* **Task requirements**
Could the data below please be reproduced word for word, without the pictures?

* **Source material**
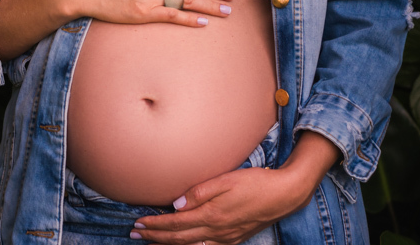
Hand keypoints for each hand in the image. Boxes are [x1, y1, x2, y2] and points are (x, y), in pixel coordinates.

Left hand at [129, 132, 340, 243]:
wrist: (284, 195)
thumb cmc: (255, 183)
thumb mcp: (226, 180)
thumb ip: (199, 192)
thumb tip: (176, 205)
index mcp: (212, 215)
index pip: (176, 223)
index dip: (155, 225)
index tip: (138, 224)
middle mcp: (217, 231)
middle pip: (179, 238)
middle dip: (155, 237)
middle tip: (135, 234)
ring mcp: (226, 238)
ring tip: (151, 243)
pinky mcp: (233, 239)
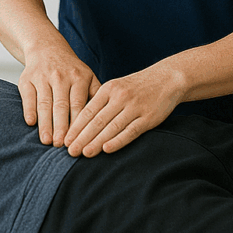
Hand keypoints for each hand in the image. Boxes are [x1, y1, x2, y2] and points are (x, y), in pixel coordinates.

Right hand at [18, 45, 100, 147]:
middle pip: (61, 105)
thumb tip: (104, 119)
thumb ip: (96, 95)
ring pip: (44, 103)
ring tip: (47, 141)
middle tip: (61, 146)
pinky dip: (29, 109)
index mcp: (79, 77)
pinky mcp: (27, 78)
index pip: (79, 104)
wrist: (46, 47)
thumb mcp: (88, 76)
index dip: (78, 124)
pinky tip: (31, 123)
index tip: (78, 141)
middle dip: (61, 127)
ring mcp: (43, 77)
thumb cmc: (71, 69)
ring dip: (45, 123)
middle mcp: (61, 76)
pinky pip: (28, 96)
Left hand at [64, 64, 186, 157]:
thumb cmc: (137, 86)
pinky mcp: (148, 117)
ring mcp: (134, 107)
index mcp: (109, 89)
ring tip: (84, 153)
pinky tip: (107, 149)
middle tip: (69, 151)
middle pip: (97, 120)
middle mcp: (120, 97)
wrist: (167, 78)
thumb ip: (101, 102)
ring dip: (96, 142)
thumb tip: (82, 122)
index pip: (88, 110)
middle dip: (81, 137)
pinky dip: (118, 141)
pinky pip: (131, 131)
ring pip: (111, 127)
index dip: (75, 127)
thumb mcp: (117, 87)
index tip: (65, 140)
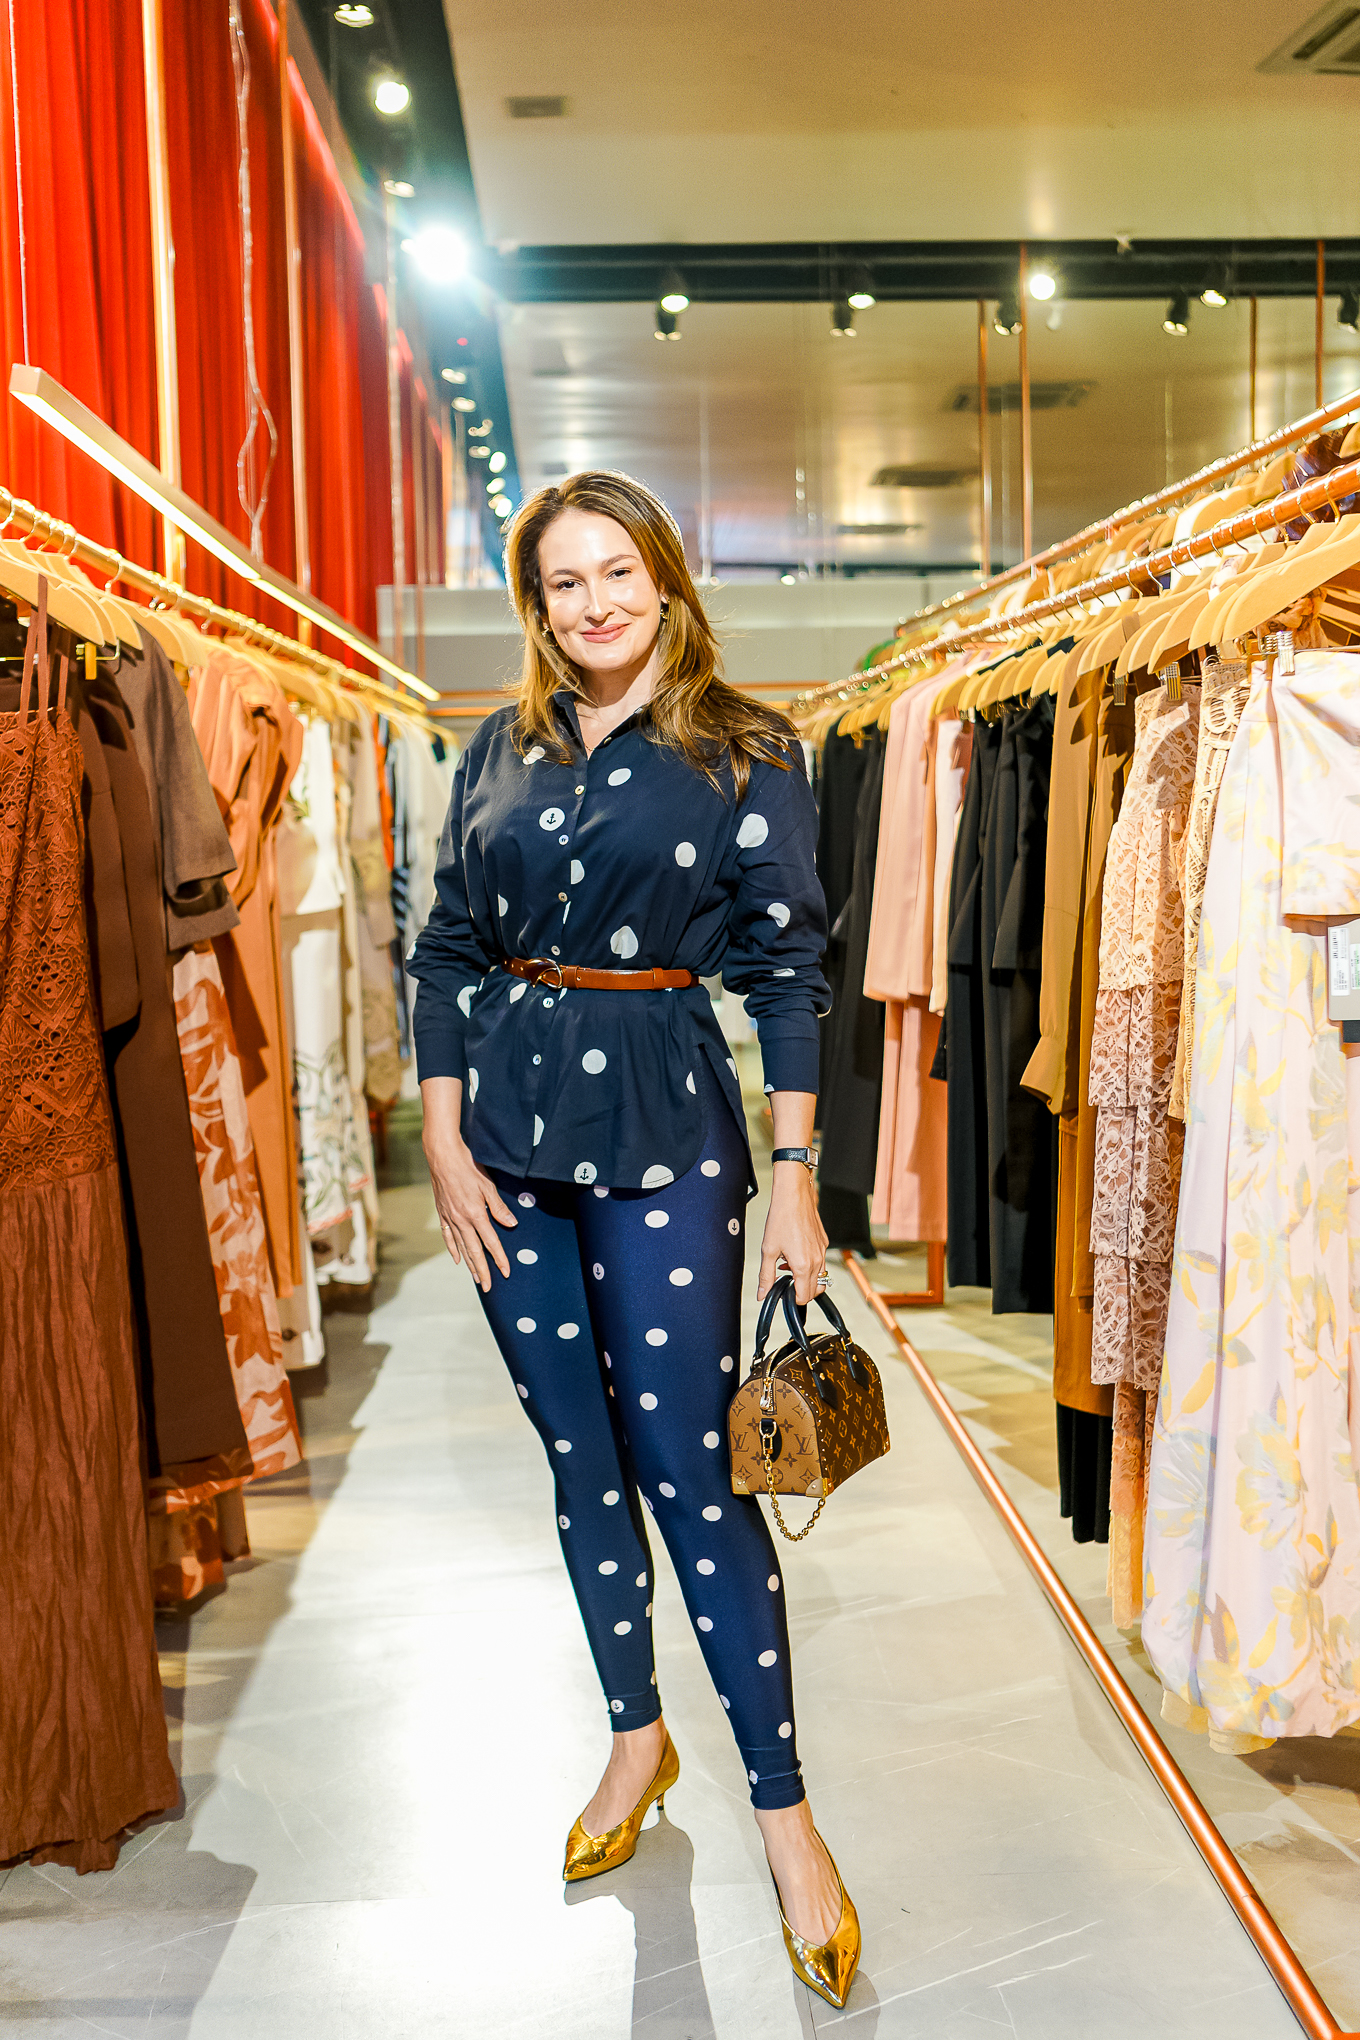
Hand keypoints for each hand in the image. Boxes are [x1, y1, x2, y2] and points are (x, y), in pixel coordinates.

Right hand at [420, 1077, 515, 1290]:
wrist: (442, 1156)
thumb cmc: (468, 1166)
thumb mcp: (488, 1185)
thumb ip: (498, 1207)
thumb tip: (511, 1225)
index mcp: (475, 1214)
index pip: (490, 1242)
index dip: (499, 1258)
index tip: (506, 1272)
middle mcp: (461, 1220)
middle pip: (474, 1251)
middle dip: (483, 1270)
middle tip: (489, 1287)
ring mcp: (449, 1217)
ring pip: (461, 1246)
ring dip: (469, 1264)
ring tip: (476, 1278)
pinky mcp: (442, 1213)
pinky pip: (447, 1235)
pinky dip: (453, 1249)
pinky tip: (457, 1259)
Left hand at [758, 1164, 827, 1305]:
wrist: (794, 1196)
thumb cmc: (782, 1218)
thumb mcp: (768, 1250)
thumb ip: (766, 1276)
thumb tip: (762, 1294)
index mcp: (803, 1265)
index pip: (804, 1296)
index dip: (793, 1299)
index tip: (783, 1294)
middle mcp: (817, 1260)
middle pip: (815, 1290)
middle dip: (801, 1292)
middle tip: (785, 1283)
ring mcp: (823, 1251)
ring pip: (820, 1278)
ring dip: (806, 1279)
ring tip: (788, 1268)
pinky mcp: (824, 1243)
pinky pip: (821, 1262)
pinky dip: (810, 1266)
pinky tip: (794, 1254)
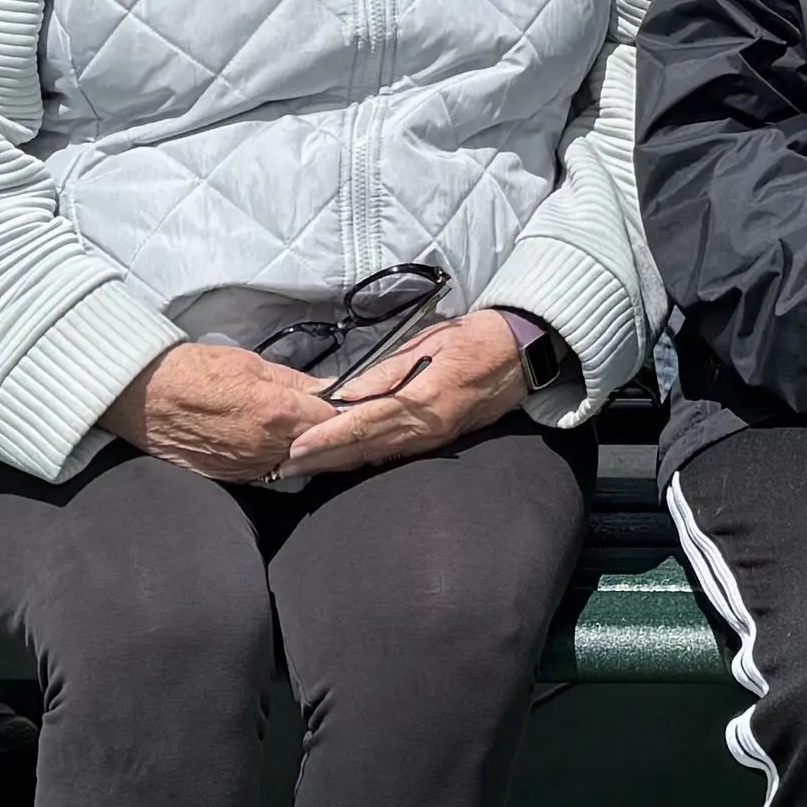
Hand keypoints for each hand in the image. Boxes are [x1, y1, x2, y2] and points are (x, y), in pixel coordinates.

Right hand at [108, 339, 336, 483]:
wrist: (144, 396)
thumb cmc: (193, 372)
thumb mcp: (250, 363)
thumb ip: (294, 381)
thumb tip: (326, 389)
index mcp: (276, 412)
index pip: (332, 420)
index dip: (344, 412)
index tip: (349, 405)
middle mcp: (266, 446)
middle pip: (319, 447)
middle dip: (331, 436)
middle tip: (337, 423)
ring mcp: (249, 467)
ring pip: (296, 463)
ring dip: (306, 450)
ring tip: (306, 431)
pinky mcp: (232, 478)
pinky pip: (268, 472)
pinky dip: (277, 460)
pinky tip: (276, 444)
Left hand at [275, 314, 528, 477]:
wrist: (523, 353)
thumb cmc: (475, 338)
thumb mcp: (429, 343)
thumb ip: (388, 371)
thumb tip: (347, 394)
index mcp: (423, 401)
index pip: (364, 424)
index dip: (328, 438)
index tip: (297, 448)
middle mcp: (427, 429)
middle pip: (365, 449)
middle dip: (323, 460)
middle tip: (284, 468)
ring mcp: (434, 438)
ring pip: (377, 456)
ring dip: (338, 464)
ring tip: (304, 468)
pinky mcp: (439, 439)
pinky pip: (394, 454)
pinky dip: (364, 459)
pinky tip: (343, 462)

* **Exercise response**
Hand keypoints for each hand in the image. Boxes are [x1, y1, x2, y2] and points are (x, y), in pixel coordinates.

Left hand at [129, 132, 340, 243]:
wrist: (284, 195)
thumb cmc: (255, 183)
thumb mcp: (226, 180)
thumb ip: (199, 192)
thumb tip: (176, 205)
index mcp: (212, 215)
index pip: (176, 223)
index dip: (155, 225)
index tip: (138, 224)
middle mcp: (217, 231)
middle pip: (179, 238)
middle dip: (155, 237)
middle tip: (135, 234)
ring mcp: (226, 238)
ring tip: (151, 243)
pinky mcp: (233, 239)
Hand keypoints for each hand in the image. Boxes are [x1, y1, x2, y2] and points are (x, y), in pixel coordinates.

Right hand at [18, 45, 100, 147]:
middle pip: (61, 105)
thumb tip: (104, 119)
thumb ip: (96, 95)
ring pip: (44, 103)
ring tip: (47, 141)
middle tip: (61, 146)
pinky dip: (29, 109)
index mcp: (79, 77)
pinky mcp: (27, 78)
index pip: (79, 104)
wrist: (46, 47)
thumb mcp: (88, 76)
index dip: (78, 124)
pinky tip: (31, 123)
index tip: (78, 141)
middle dip: (61, 127)
ring mcp: (43, 77)
thumb cmc: (71, 69)
ring dip: (45, 123)
middle mcp: (61, 76)
pinky pip: (28, 96)
Left hand at [64, 64, 186, 157]:
thumb cmc: (137, 86)
pinky mcp: (148, 117)
ring mcp: (134, 107)
index mcp: (109, 89)
ring tip: (84, 153)
pinky tip: (107, 149)
middle tip: (69, 151)
middle pip: (97, 120)
middle mcp: (120, 97)
wrist: (167, 78)
thumb ip: (101, 102)
ring dip: (96, 142)
thumb tip: (82, 122)
index pip: (88, 110)
middle dip: (81, 137)
pinky dip: (118, 141)
pinky pip: (131, 131)
ring pip: (111, 127)
index dip: (75, 127)
thumb mcp: (117, 87)
index tip: (65, 140)
Hand keypoints for each hand in the image. Boxes are [x1, y1, x2, y2] and points are (x, y), in pixel coordinates.

Right hand at [420, 1077, 515, 1290]:
wrist: (442, 1156)
thumb cmc: (468, 1166)
thumb mcp: (488, 1185)
thumb ip: (498, 1207)
thumb tip: (511, 1225)
index mcp: (475, 1214)
index pip: (490, 1242)
index dip: (499, 1258)
index tip: (506, 1272)
middle mcp: (461, 1220)
middle pip: (474, 1251)
middle dip: (483, 1270)
middle tip: (489, 1287)
ring mcp: (449, 1217)
ring pip: (461, 1246)
ring dip: (469, 1264)
ring tip: (476, 1278)
pinky mcp: (442, 1213)
pinky pip: (447, 1235)
pinky dip: (453, 1249)
pinky tip: (457, 1259)
Left hand at [758, 1164, 827, 1305]:
wrist: (794, 1196)
thumb cmc: (782, 1218)
thumb mcp: (768, 1250)
thumb ip: (766, 1276)
thumb tip: (762, 1294)
index mcp: (803, 1265)
index pip: (804, 1296)
index dip: (793, 1299)
index tip: (783, 1294)
middle mcp: (817, 1260)
middle pip: (815, 1290)
middle dip: (801, 1292)
middle tip: (785, 1283)
ring mcp: (823, 1251)
ring pip: (820, 1278)
ring dip: (806, 1279)
ring tip: (788, 1268)
pinky mcp: (824, 1243)
pinky pip: (821, 1262)
pinky dip: (810, 1266)
pinky tip: (794, 1254)
Hand keypoints for each hand in the image. Boxes are [x1, y1, x2, y2] and points are (x, y), in pixel coordinates.

Right hand at [108, 339, 336, 483]:
wrist: (144, 396)
thumb cmc: (193, 372)
thumb mcp: (250, 363)
thumb ip: (294, 381)
thumb tip: (326, 389)
index mcp: (276, 412)
index pip: (332, 420)
index dip: (344, 412)
index tip: (349, 405)
middle mcp: (266, 446)
middle pip: (319, 447)
middle dip: (331, 436)
middle tip: (337, 423)
ring mcp: (249, 467)
ring pip: (296, 463)
ring dip: (306, 450)
ring tip: (306, 431)
pinky mcp: (232, 478)
pinky pip: (268, 472)
pinky dip: (277, 460)
pinky tip: (276, 444)
Left hand at [275, 314, 528, 477]:
wrist: (523, 353)
thumb cmc: (475, 338)
thumb mcp: (429, 343)
thumb ip: (388, 371)
thumb tip: (347, 394)
index mcp: (423, 401)
index pip: (364, 424)
index dip: (328, 438)
index tip: (297, 448)
middle mcp: (427, 429)
middle pip: (365, 449)
middle dip: (323, 460)
middle tip: (284, 468)
ring mcp: (434, 438)
ring pip: (377, 456)
ring dip: (338, 464)
ring tip: (304, 468)
pinky mcp: (439, 439)
pinky pip: (394, 454)
pinky dip: (364, 459)
pinky tip: (343, 462)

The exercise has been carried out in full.